### [Exercise directions]
Leave out every line before the one containing "Lower viscosity than required", and repeat the rest of the material below exactly, that line included.

### [Given entries]
++++++++++++++++++++

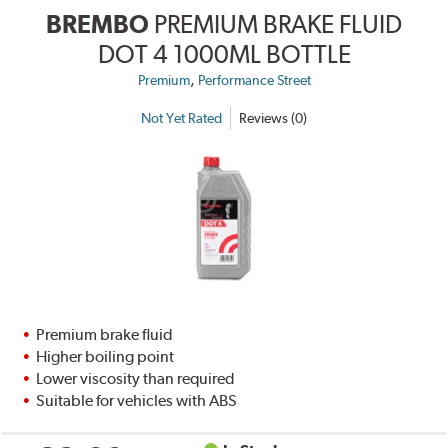
BREMBO
PREMIUM BRAKE FLUID
DOT 4 1000ML BOTTLE
,
Premium
Performance Street
Not Yet Rated
Reviews (0)
Premium brake fluid
Higher boiling point
Lower viscosity than required
Suitable for vehicles with ABS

++++++++++++++++++++

### [Answer section]
Lower viscosity than required
Suitable for vehicles with ABS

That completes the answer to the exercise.